TOPEKA, Kan. — Kansas has a new landscape for credit union growth, and the affected are still fretting over the outlook.

"I do agree that we got a law that is not the best but not the worst either–we could have had new Kansas taxes and CRA," declared Lee Williams, CEO of Central Star CU in Wichita.

As it turned out, Williams, a member of the state's Credit Union Council, had one of the ringside seats to the legislative drama that played out the last three months in the Kansas legislature, climaxing in the enactment of the restrictive field of membership-merger law by Kansas Gov. Kathleen Sebelius.

The Democratic governor, as expected and without comment, signed on April 11 the amended FOM bill that was originally drafted by banking interests. It takes effect in two phases, the first on July 1 with rules on how and where CUs can open new branches or pursue mergers based on metropolitan statistical areas with population of one million or more, principally Kansas City, Wichita and Topeka.

The second phase, effective Jan. 1, 2009, requires nine CUs with statewide branching operations to curtail their programs and to expel members, particularly those acquired through indirect lending.

Many of the provisions contain grandfather clauses, and on that front, attorneys were meeting with CU boards and state examiners to go over the fine print to determine the limits based on CU structure, whether occupational, association or geographic.

As for Williams, who heads a $60 million CU with an FOM covering five counties, there would be no change for the interim because the contiguous counties are grandfathered.

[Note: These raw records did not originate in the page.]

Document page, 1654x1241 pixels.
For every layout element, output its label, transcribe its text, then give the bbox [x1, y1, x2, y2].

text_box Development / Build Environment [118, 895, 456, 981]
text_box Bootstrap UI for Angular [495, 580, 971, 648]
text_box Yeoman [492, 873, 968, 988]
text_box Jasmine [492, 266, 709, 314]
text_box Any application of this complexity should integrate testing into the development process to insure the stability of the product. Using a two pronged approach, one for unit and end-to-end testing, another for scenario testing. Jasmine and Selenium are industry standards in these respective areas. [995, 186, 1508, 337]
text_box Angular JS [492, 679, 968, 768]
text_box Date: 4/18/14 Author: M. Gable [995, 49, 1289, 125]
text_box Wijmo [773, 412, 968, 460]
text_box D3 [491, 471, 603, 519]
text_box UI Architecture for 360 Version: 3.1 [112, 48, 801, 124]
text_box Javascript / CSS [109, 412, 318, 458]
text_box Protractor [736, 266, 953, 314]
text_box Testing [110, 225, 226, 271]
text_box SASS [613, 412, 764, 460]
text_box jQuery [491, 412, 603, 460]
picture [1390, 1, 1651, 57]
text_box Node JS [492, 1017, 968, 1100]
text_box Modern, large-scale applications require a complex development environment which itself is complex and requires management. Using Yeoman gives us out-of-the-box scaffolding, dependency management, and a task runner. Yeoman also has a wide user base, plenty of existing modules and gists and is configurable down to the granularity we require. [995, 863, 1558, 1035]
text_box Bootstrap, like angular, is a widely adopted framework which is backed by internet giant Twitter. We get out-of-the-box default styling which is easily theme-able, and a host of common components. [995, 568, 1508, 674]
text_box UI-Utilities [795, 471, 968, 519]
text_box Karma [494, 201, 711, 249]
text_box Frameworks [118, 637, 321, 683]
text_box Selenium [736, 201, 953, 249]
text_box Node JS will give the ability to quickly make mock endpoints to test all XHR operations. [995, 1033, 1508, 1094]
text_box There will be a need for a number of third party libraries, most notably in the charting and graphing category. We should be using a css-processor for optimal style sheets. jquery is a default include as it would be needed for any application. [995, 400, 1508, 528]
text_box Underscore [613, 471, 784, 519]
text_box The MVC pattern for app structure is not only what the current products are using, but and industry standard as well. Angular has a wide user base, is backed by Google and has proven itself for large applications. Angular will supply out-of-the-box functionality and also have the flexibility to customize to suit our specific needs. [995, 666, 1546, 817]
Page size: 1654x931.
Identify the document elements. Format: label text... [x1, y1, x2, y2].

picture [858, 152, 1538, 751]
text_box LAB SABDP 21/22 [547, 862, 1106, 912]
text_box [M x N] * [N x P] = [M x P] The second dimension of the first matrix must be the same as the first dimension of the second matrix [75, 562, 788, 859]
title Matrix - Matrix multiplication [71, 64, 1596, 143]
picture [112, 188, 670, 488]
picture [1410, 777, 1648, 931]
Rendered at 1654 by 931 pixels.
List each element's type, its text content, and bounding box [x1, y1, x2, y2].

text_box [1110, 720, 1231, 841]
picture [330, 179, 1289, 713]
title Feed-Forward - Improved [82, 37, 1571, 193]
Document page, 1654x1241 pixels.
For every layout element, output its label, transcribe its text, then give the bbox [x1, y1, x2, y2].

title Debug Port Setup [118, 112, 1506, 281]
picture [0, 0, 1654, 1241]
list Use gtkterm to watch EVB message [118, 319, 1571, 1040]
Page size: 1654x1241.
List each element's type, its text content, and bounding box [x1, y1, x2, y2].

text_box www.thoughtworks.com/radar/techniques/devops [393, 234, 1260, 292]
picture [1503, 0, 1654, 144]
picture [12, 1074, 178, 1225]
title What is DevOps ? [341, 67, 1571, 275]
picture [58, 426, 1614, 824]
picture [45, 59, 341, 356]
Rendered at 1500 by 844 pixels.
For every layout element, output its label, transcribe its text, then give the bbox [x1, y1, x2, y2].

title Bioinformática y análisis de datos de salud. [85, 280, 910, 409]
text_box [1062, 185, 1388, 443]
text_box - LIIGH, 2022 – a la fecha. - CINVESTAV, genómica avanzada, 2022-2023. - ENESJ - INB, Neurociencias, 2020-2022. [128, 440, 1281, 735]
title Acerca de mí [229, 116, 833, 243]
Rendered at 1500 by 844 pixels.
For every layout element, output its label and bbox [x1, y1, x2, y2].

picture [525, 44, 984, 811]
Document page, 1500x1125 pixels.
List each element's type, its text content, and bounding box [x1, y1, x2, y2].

But she emphasized that in the long run there are negatives.

For one, "consumers will suffer," she said, for lack of choices and now such options are so important considering "we seem to have the perfect storm" of a mortgage meltdown, a credit crunch and a declining stock market at a time when the pubic needs the financial cushion that CUs can provide if they were not shackled by the new law.

"For the most aggressive credit unions in Kansas," she said the law is indeed a setback, but for others it is bearable but perhaps "down the road" we'll find CUs stymied by "banker mischief."

She said the law has a plethora of public notice and application requirements that could open the door to the banking lobby to block CU expansion plans. That is a point raised by the Kansas Credit Union Association, which reluctantly agreed to the FOM law in the face of costly litigation.